In an effort to mitigate the impending effects of sea-level rise on coastal populations through architecture, UN-Habitat and OCEANIX are once again taking the lead with a new prototype for a floating settlement in the South Korean city of Busan.
The buzzworthy pair had previously made waves with a Bjarke Ingels-backed 2019 proposal for a floodproof habitat which has now officially found a home thanks to a groundbreaking agreement with the city’s government.
Now, with almost 50 centimeters of sea-level rise expected for the southern peninsula by mid-century, leaders in South Korea look to the prototype as a guide to extreme adaptation efforts that could help circumvent the challenges caused by an influx of coastal city dwellers overrunning a country of 52 million whose total land area is roughly equivalent to the state of Indiana.
The city proposal claims to be designed to withstand a number of natural disasters including tsunamis and the equivalent of a category 5 hurricane. Programmed as a series of hexagon-shaped floating platforms, the still-nascent project (OCEANIX says it has yet to determine the size of the habitat) will offer modular designs for shelter, culture, healthcare, and other necessary structures supported by underwater farms and a special electrified limestone coating that strengthens with age.

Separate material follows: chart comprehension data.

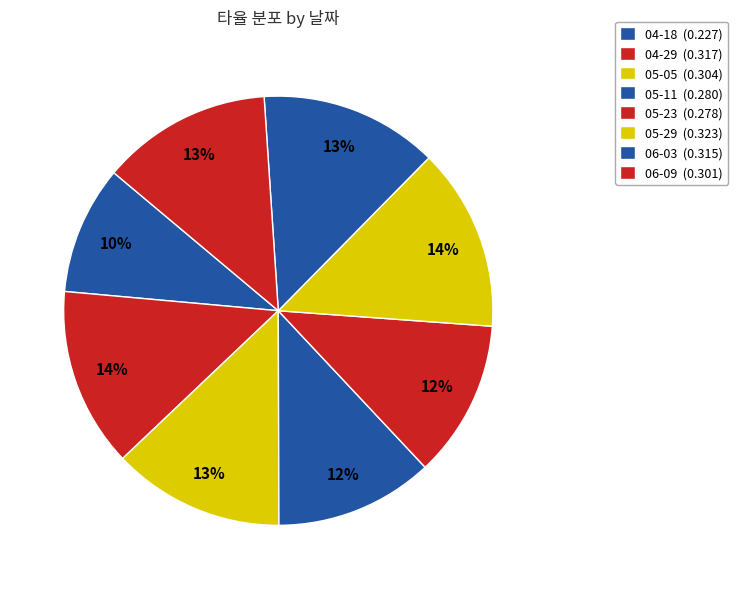

Between 05-29 and 05-23, which is larger?

05-29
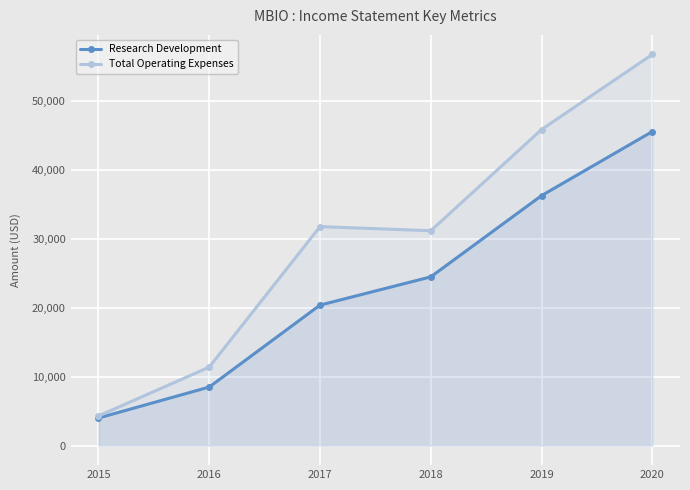

At which category does Total Operating Expenses reach its first local peak?

2017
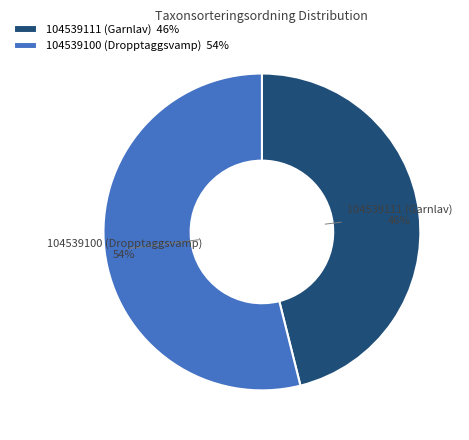

Combined, do 104539111 (Garnlav) and 104539100 (Dropptaggsvamp) account for over 50%?

Yes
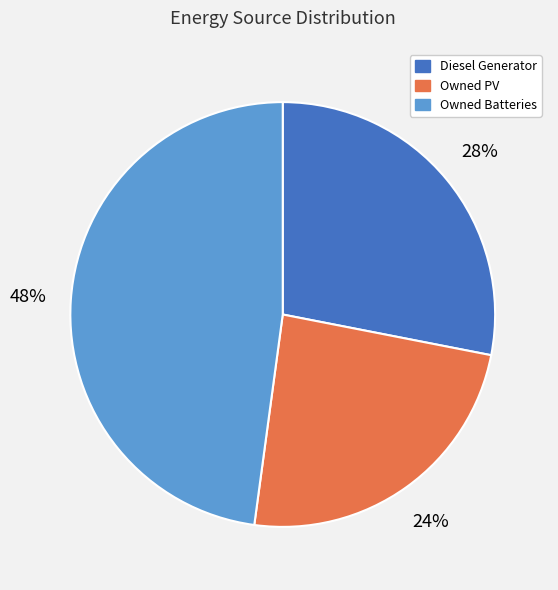

Between Diesel Generator and Owned Batteries, which is larger?

Owned Batteries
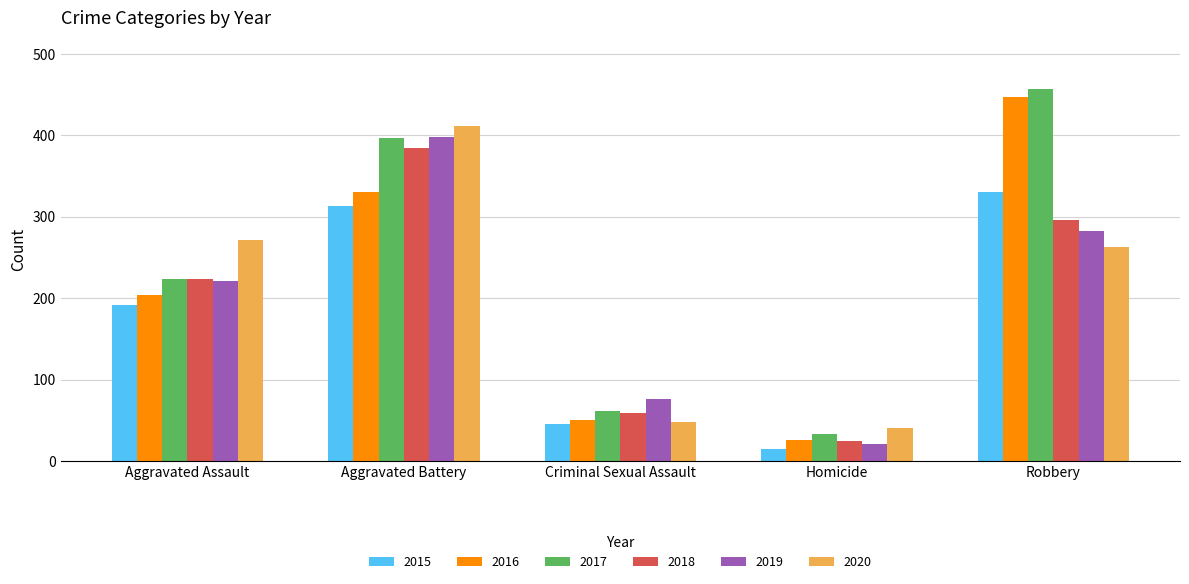

What is the label of the 3rd bar from the left?

Criminal Sexual Assault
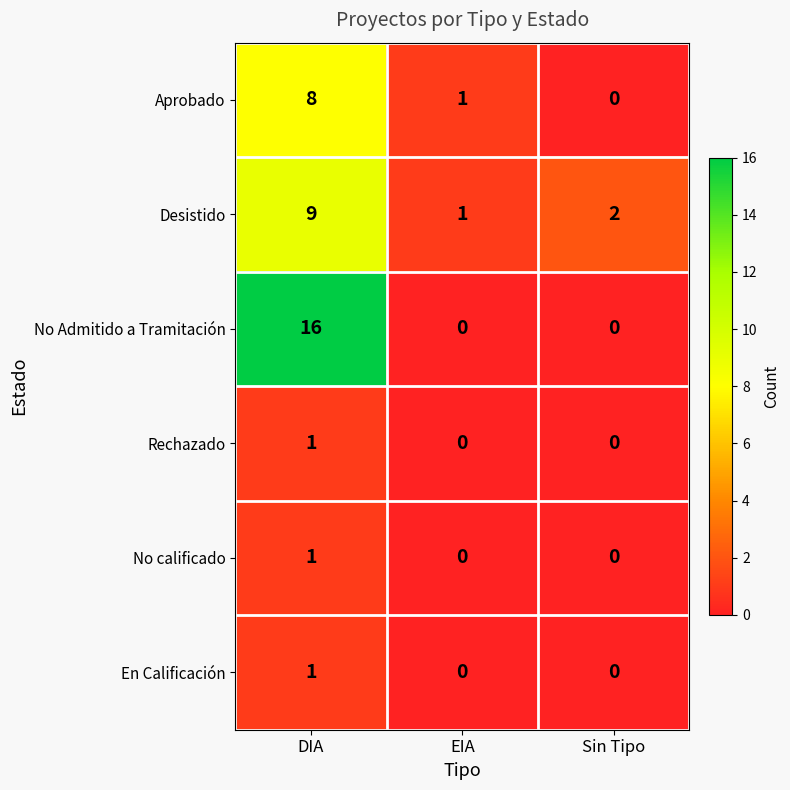

What is the total value across all series at Sin Tipo?

2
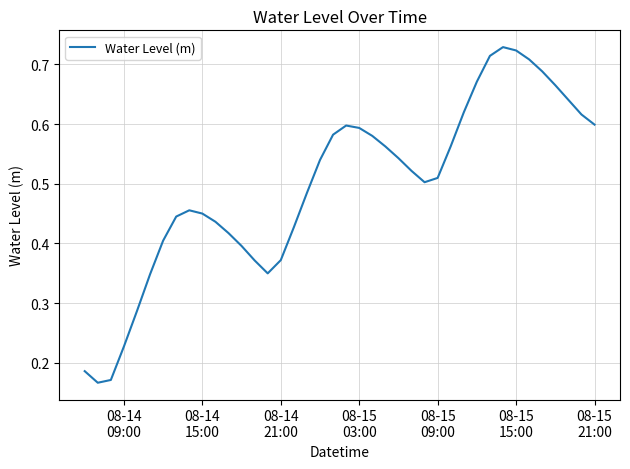

Does the chart display data point markers on the line(s)?

No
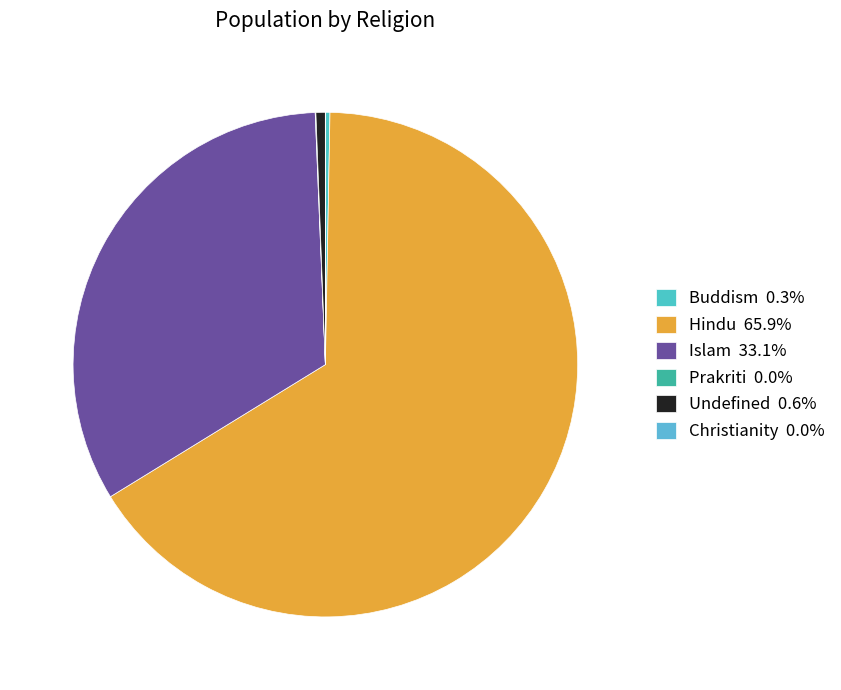

Rank the categories by value from lowest to highest.

Christianity, Prakriti, Buddism, Undefined, Islam, Hindu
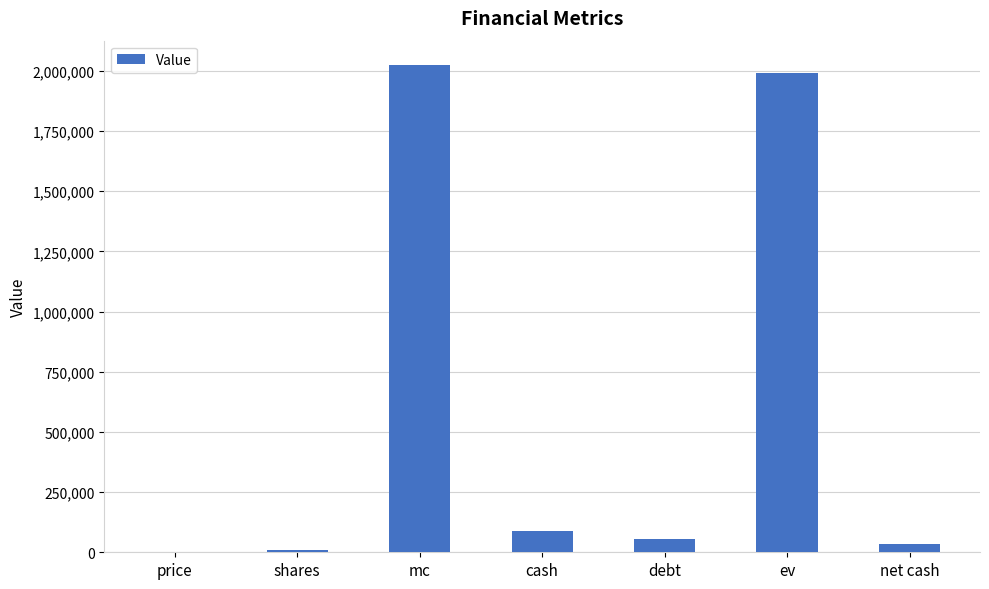

At which label is the value closest to 1011946?

cash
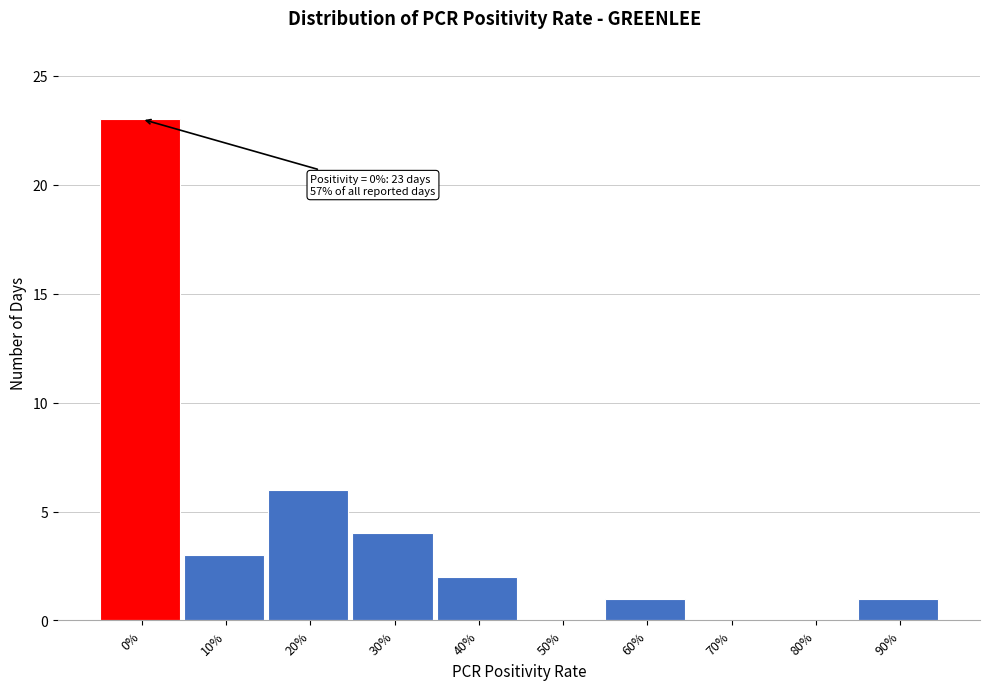

Reading left to right, what are all the values shown in this chart?

0%=23	10%=3	20%=6	30%=4	40%=2	50%=0	60%=1	70%=0	80%=0	90%=1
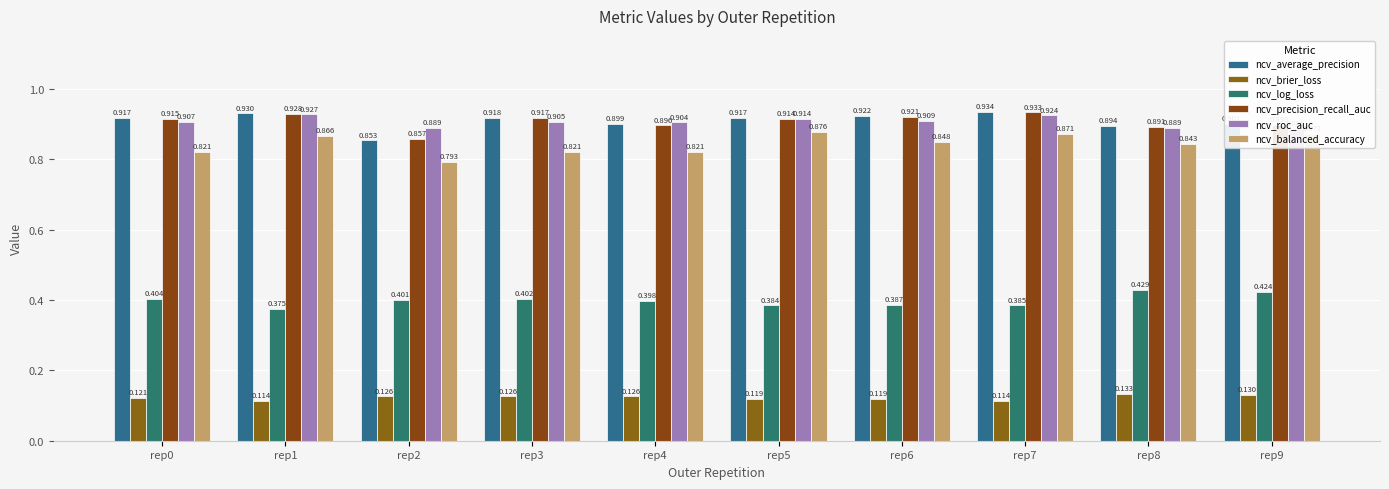

What are all the series names shown in the legend?

ncv_average_precision, ncv_brier_loss, ncv_log_loss, ncv_precision_recall_auc, ncv_roc_auc, ncv_balanced_accuracy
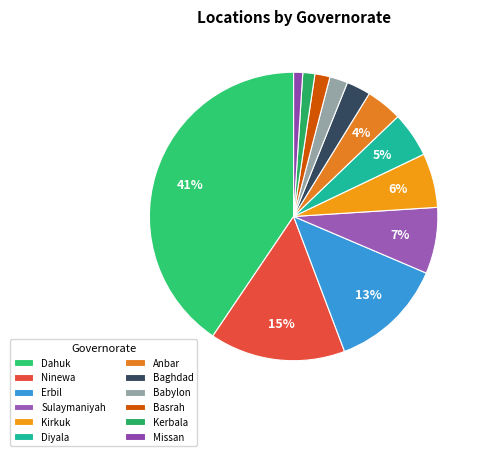

Which category has the biggest portion of the pie?

Dahuk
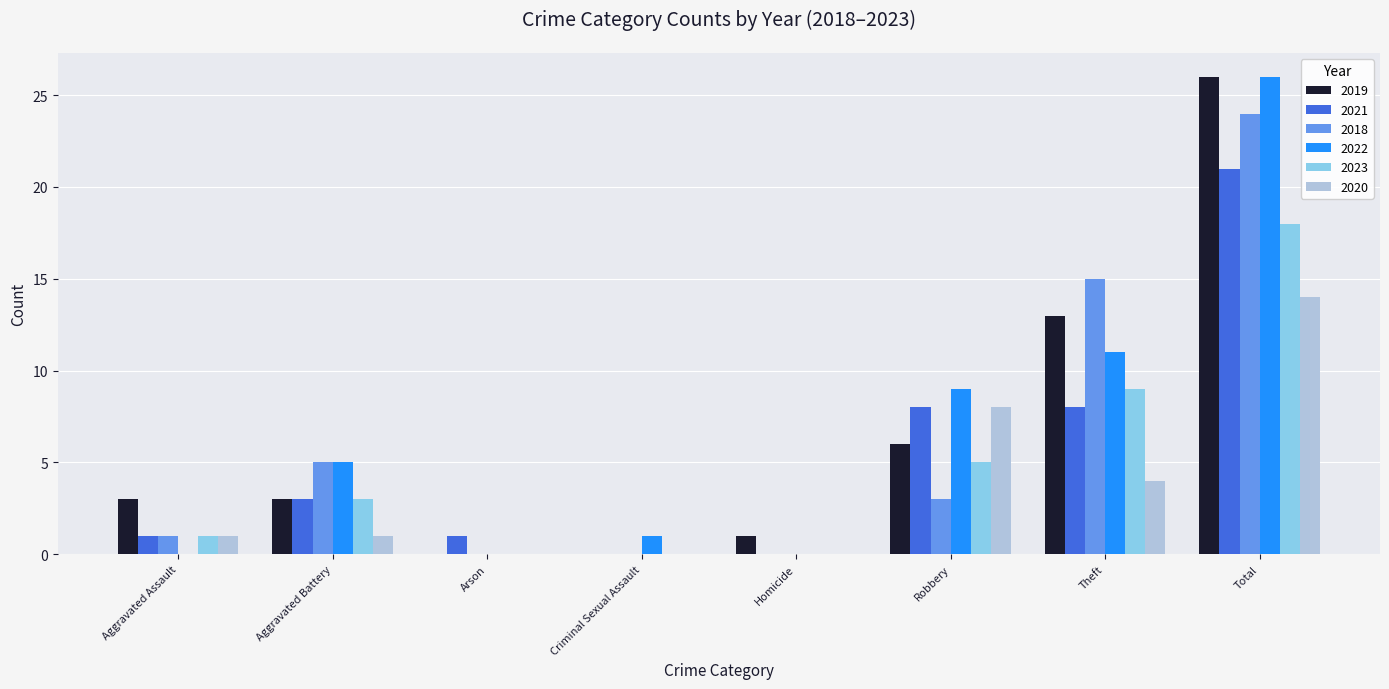

Are the bars grouped side by side (vs. stacked)?

Yes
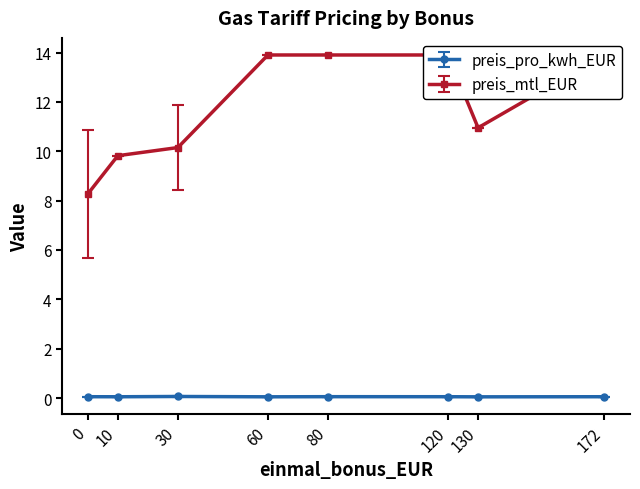

The preis_pro_kwh_EUR series shows 0.1 at 60. True or false?

True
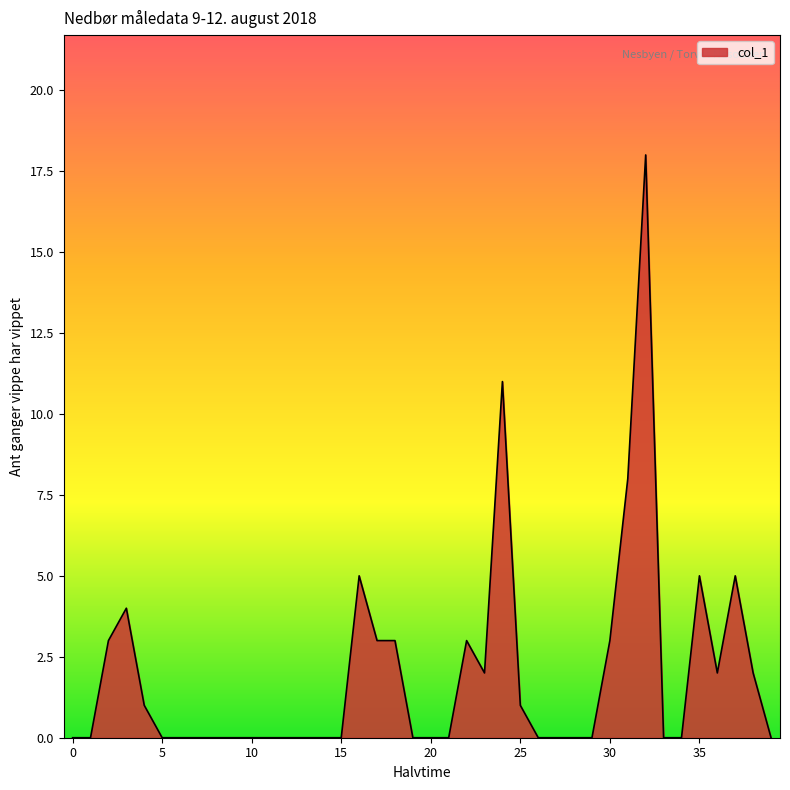

What is the maximum value shown in the chart?

18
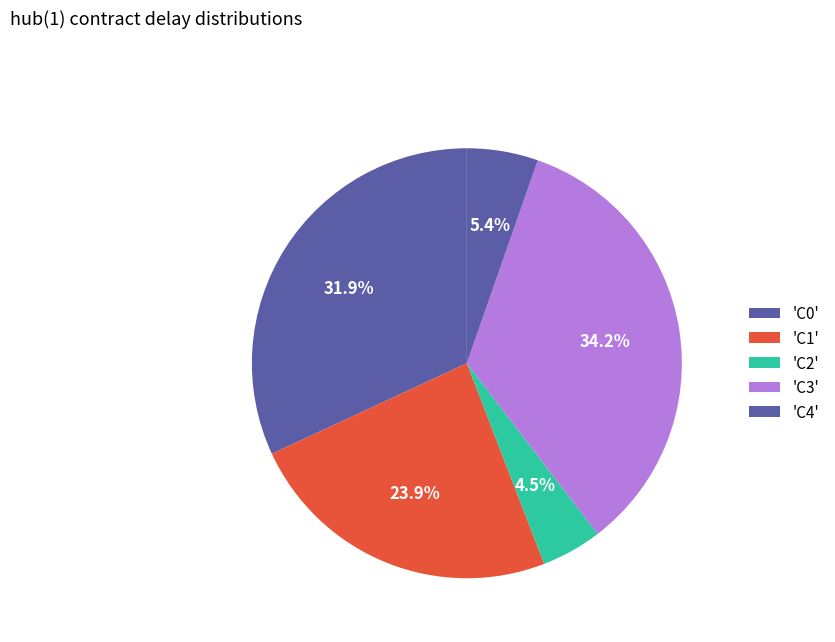

How many slices are in this pie chart?

5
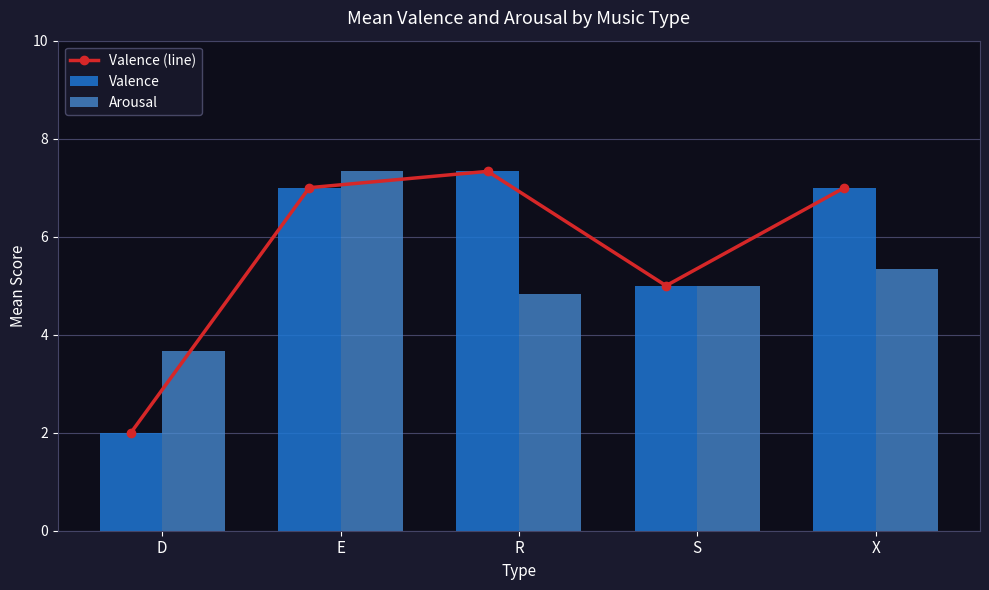

Reading left to right, what are all the values shown in this chart?

Valence (line): 2.0	7.0	7.3	5.0	7.0
Valence: 2.0	7.0	7.3	5.0	7.0
Arousal: 3.7	7.3	4.8	5.0	5.3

Coastal regions in other parts of the world are facing a similar danger with the added threat of having their cultures destroyed entirely if an intervention such as this cannot be accomplished. What OCEANIX hopes for would constitute a major development in the fight against a vulnerability that affects 90% of the world’s largest cities, something the company’s development partner feels is a vital weapon in worldwide efforts to adapt to the most pressing outputs of climate change.
“Sustainable floating cities are a part of the arsenal of climate adaptation strategies available to us. Instead of fighting with water, let us learn to live in harmony with it,” UN-Habitat Executive Director Maimunah Mohd Sharif said in a statement. “We look forward to developing climate adaptation and nature-based solutions through the floating city concept, and Busan is the ideal choice to deploy the prototype.”
Initial costs are estimated at around $200 million but are expected to grow as the design takes shape. For now, construction is expected to begin next year with the full prototype delivered by 2025. OCEANIX has said the company is in talks with ten other cities. A model of their original prototype is on view in the Smithsonian Museum’s FUTURES exhibition until July of next year.
4 Comments
If sea level rise was like a bathtub filling up this concept will probably work. But if 50 cm of sea level rise comes with twice a month storms and 5 meter waves and 60 knot wind it may not. Please make your residents aware this floating city is an experiment that can go awfully wrong.
A $200 million price tag seems ridiculously low!
This project will have to be sited well inland to survive "tsunamis and the equivalent of a category 5 hurricane".